DIRECTION A
Write out everything in the email about interrupt debugging from "Ah, you are" down to "possibility before. Thanks.".
DIRECTION B
Extend the email exchange about the hypervisor interrupt handling onward from its final line.

DOCUMENT SEGMENT
* * * * * * * * *

On Thu, 2013-07-18 at 00:05 +0800, Chen Baozi wrote:
> å 2013-7-17ï23:26ïIan Campbell <Ian.Campbell@xxxxxxxxxx> åéï
> 
> >>>> "restoring CPSR" refers to the instruction "msr CPSR_c, <reg>" which
> >>>> is from "local_irq_restore". And "cpsie i" is from the call to
> >>>> local_irq_enable".
> >>> 
> >>> Ah right. So in both cases you will immediately take any pending
> >>> interrupt. I think I would continue instrumenting starting from
> >>> gic_interrupt() and hopefully eventually into the ns16550 interrupt
> >>> handler.
> >> 
> >> I went through gic_interrupt() and thought got the points cause the stuck.
> > 
> > Please can you clarify exactly what you mean by "stuck". Previously you
> > thought it was stuck in ns16550_setup_postirq when in actual fact it was
> > taking an interrupt.
> 
> I thought it was "stuck" because since every time I pressed 'd' to
> dump the registers the PC always stayed at the same position during
> executing ns16550_setup_postirq. So it really looks like that that the
> system get stuck at that point. Sorry if I made a wrong description.

No problem. In fact if 'd' works perhaps you are not blowing the stack
at all with multiple interrupts.

Ah, you are probably never escaping the loop in gic_interrupt because
the read of IAR always returns the UART interrupt.

> 
> > Are you sure that you are taking multiple,
> > potentially nested interrupts and eventually blowing the hypervisor
> > stack? This seems like the most likely scenario to me.
> 
> Seems reasonable. Is there any way to prove that we are under this
> situation? I didn't expect this possibility before. Thanks.

* * * * * * * * *

(Dataset entries)
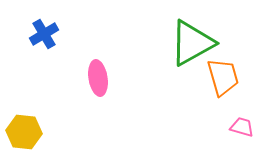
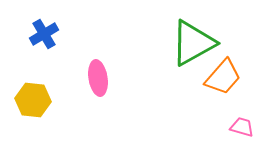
green triangle: moved 1 px right
orange trapezoid: rotated 57 degrees clockwise
yellow hexagon: moved 9 px right, 32 px up
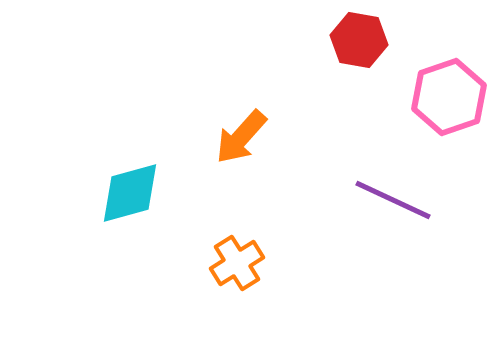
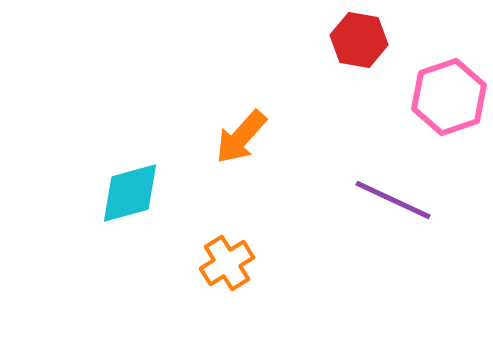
orange cross: moved 10 px left
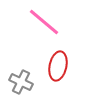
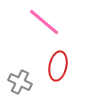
gray cross: moved 1 px left
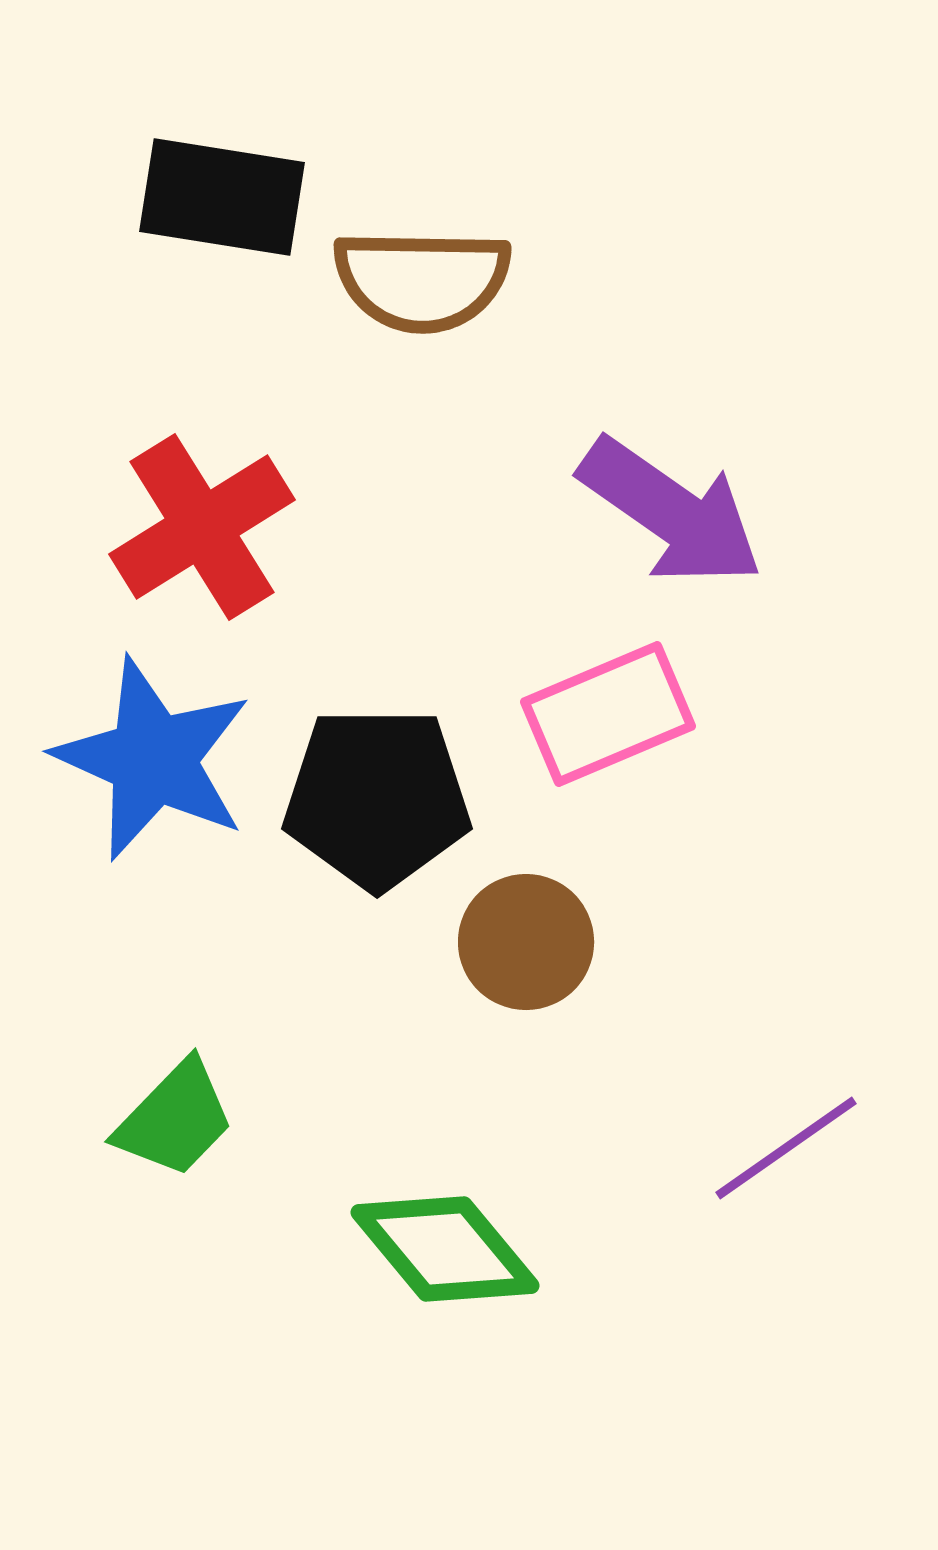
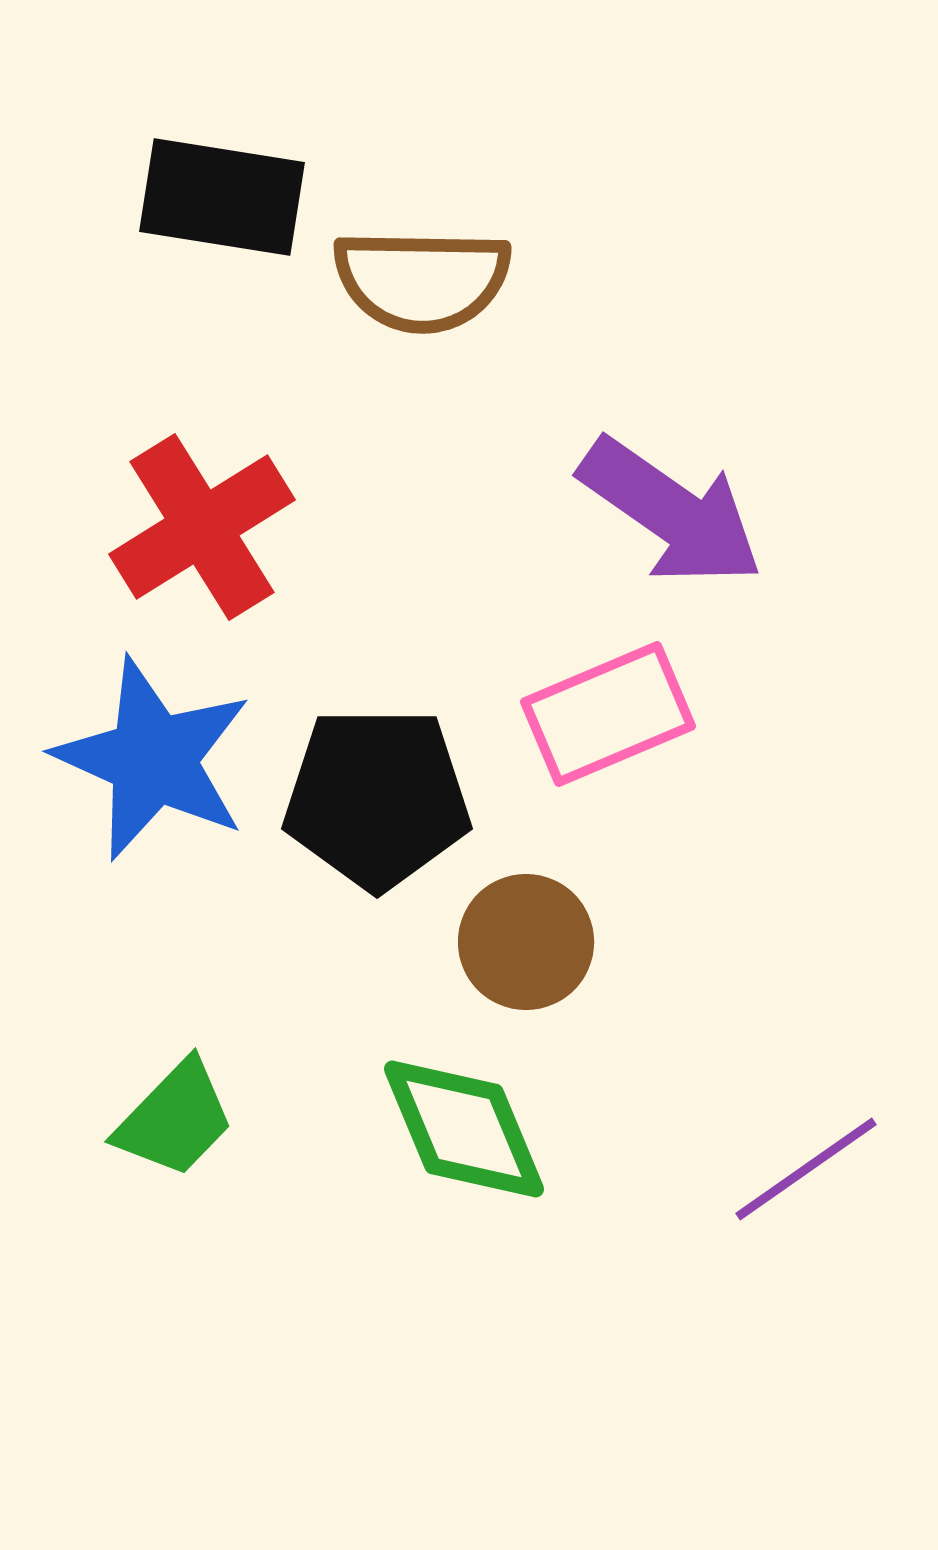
purple line: moved 20 px right, 21 px down
green diamond: moved 19 px right, 120 px up; rotated 17 degrees clockwise
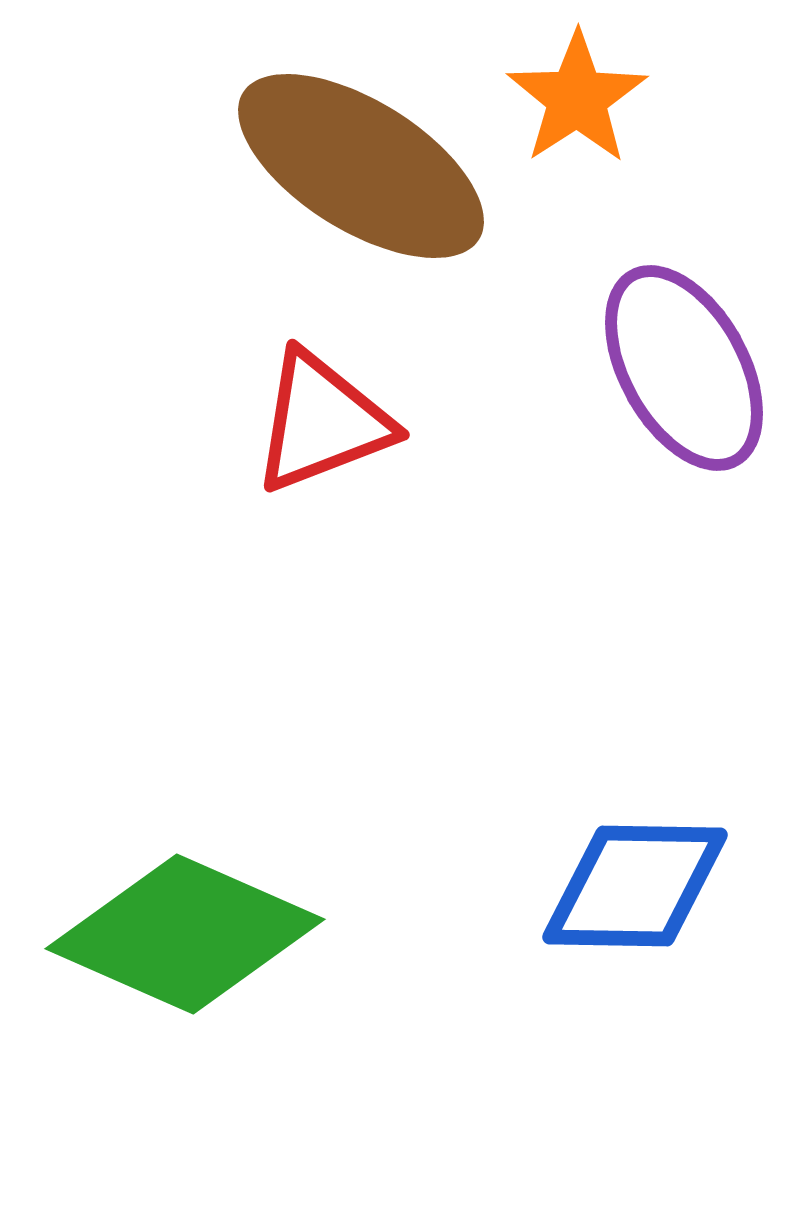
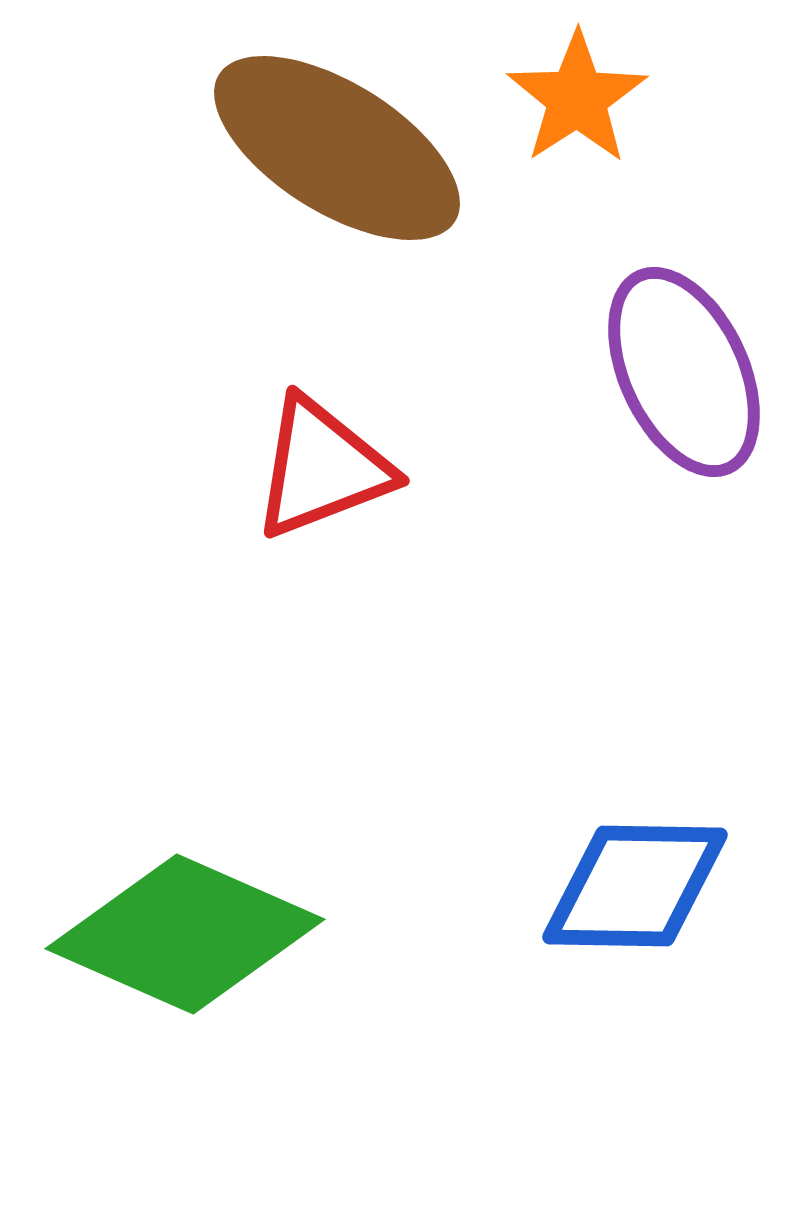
brown ellipse: moved 24 px left, 18 px up
purple ellipse: moved 4 px down; rotated 4 degrees clockwise
red triangle: moved 46 px down
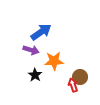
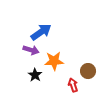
brown circle: moved 8 px right, 6 px up
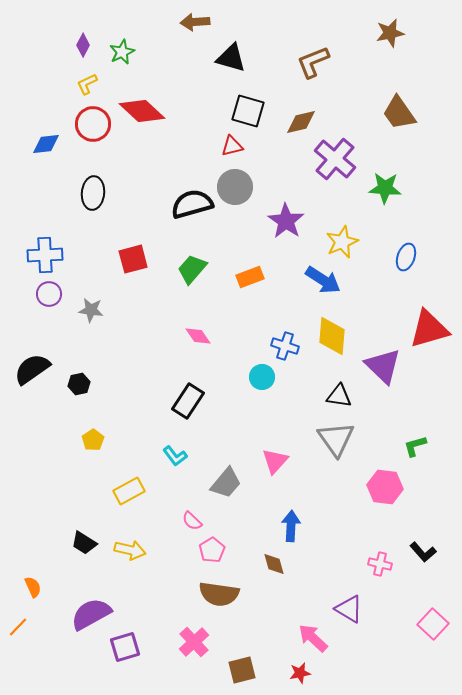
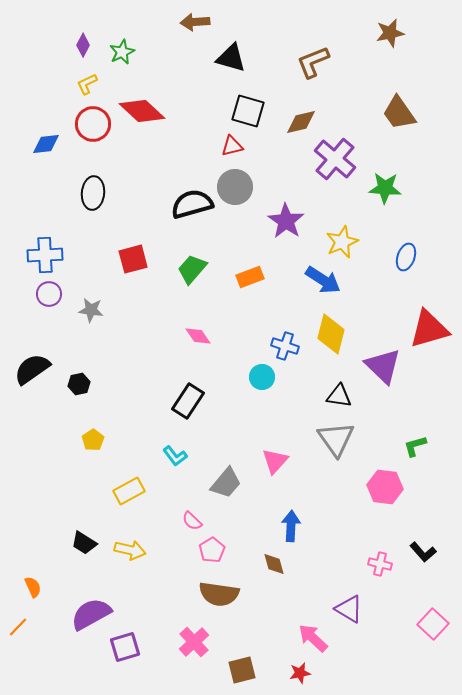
yellow diamond at (332, 336): moved 1 px left, 2 px up; rotated 9 degrees clockwise
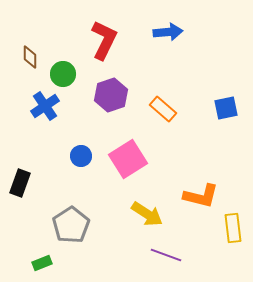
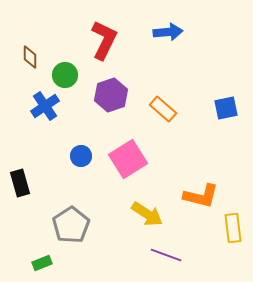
green circle: moved 2 px right, 1 px down
black rectangle: rotated 36 degrees counterclockwise
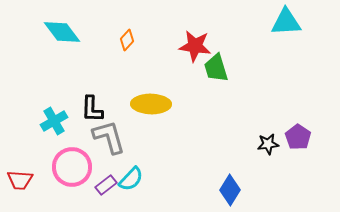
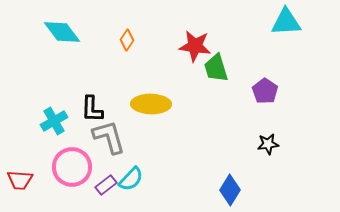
orange diamond: rotated 10 degrees counterclockwise
purple pentagon: moved 33 px left, 46 px up
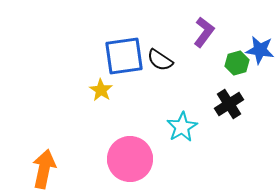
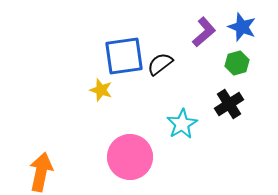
purple L-shape: rotated 12 degrees clockwise
blue star: moved 18 px left, 23 px up; rotated 12 degrees clockwise
black semicircle: moved 4 px down; rotated 108 degrees clockwise
yellow star: rotated 15 degrees counterclockwise
cyan star: moved 3 px up
pink circle: moved 2 px up
orange arrow: moved 3 px left, 3 px down
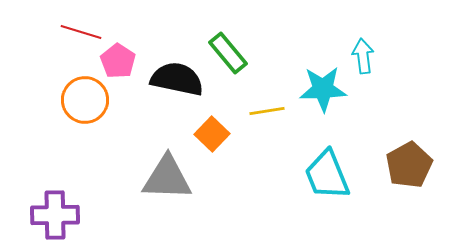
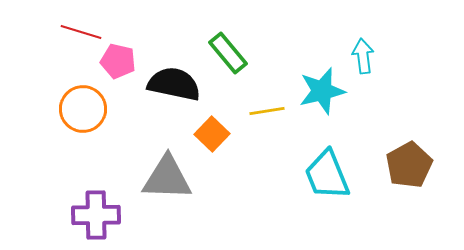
pink pentagon: rotated 20 degrees counterclockwise
black semicircle: moved 3 px left, 5 px down
cyan star: moved 1 px left, 2 px down; rotated 12 degrees counterclockwise
orange circle: moved 2 px left, 9 px down
purple cross: moved 41 px right
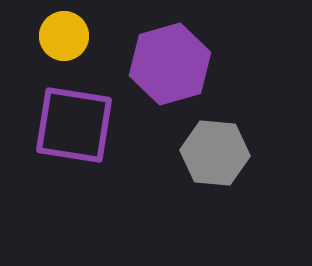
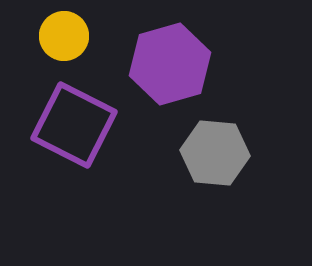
purple square: rotated 18 degrees clockwise
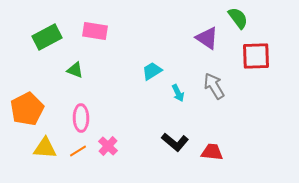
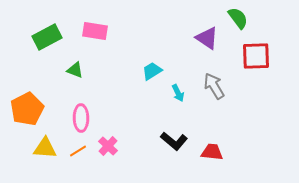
black L-shape: moved 1 px left, 1 px up
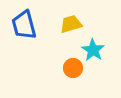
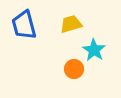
cyan star: moved 1 px right
orange circle: moved 1 px right, 1 px down
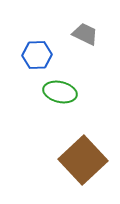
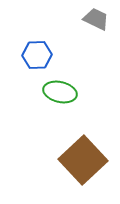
gray trapezoid: moved 11 px right, 15 px up
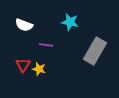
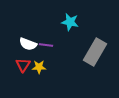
white semicircle: moved 4 px right, 19 px down
gray rectangle: moved 1 px down
yellow star: moved 2 px up; rotated 16 degrees counterclockwise
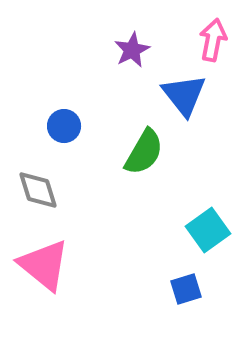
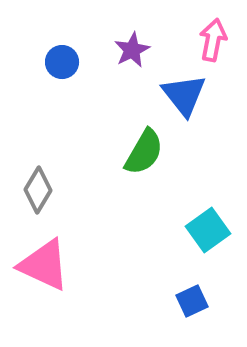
blue circle: moved 2 px left, 64 px up
gray diamond: rotated 48 degrees clockwise
pink triangle: rotated 14 degrees counterclockwise
blue square: moved 6 px right, 12 px down; rotated 8 degrees counterclockwise
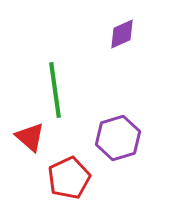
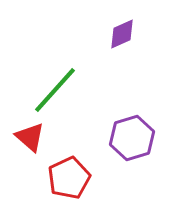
green line: rotated 50 degrees clockwise
purple hexagon: moved 14 px right
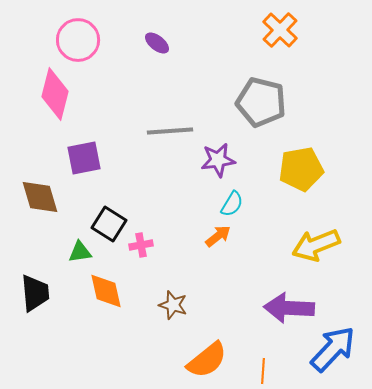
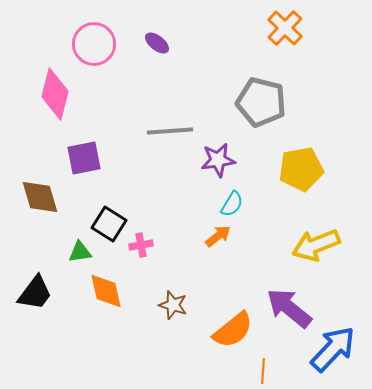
orange cross: moved 5 px right, 2 px up
pink circle: moved 16 px right, 4 px down
black trapezoid: rotated 42 degrees clockwise
purple arrow: rotated 36 degrees clockwise
orange semicircle: moved 26 px right, 30 px up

* * * * * * * * *

TASK RESULT A
Ah, you are probably never escaping the loop in gic_interrupt because
the read of IAR always returns the UART interrupt.

> 
> > Are you sure that you are taking multiple,
> > potentially nested interrupts and eventually blowing the hypervisor
> > stack? This seems like the most likely scenario to me.
> 
> Seems reasonable. Is there any way to prove that we are under this
> situation? I didn't expect this possibility before. Thanks.

TASK RESULT B
I was about to say that a printk in gic_interrupt ought to confirm, but
since the UART IRQ is the problem perhaps that isn't so obvious, unless
sync_console helps in some way. Worth a try.

If not then since 'd' works then perhaps you could keep a count of the
number serial IRQs in a global var and dump it?

> 
> > 
> >> If I change the while(...) in ns16550_interrupt() into if(...) and comment
> >> either "GICC[GICC_EOIR] = irq;" or "GICC[GICC_DIR] = irq;" in
> >> git_host_irq_end(), it won't get stuck after enabling receive and transmit
> >> interrupts in ns16550_setup_postirq().
> > 
> > By removing the writes to either EOIR or DIR you are in effect never
> > unmasking the interrupt, so you avoid the nest interrupt problem.
> > 
> > If this is the case then real issue is perhaps that for whatever reason
> > ns16550_interrupt is not causing the hardware to deassert its interrupt
> > line.
> > 
> > The UART on the sunxi is compatible (in DTS terms) with
> > "snps,dw-apb-uart", which seems to be an 8250 variant, but one which
> > differs enough to warrant its own compatibility string -- perhaps Xen's
> > ns16550 driver isn't dealing with some quirk of this device?
> 
> I checked my OMAP5's data sheet. Generally, they looks very similar.
> But I will read the manual more carefully again tomorrow to make sure
> this point.

Good idea.

> 
> > 
> > It seems like the driver in Linux is drivers/tty/serial/8250/8250_dw.c.
> > dw8250_handle_irq looks interesting...
> > 
> >        struct dw8250_data *d = p->private_data;
> >        unsigned int iir = p->serial_in(p, UART_IIR);
> > 
> >        if (serial8250_handle_irq(p, iir)) {
> >                return 1;
> >        } else if ((iir & UART_IIR_BUSY) == UART_IIR_BUSY) {
> >                /* Clear the USR and write the LCR again. */
> >                (void)p->serial_in(p, DW_UART_USR);
> >                p->serial_out(p, UART_LCR, d->last_lcr);
> > 
> >                return 1;
> >        }
> > 
> >        return 0;
> > 
> > In particular the fallback code there when the common 8250 handler
> > didn't deal with the issue...
> 
> I'll get down to the Linux driver tomorrow to see whether I could catch the 
> point.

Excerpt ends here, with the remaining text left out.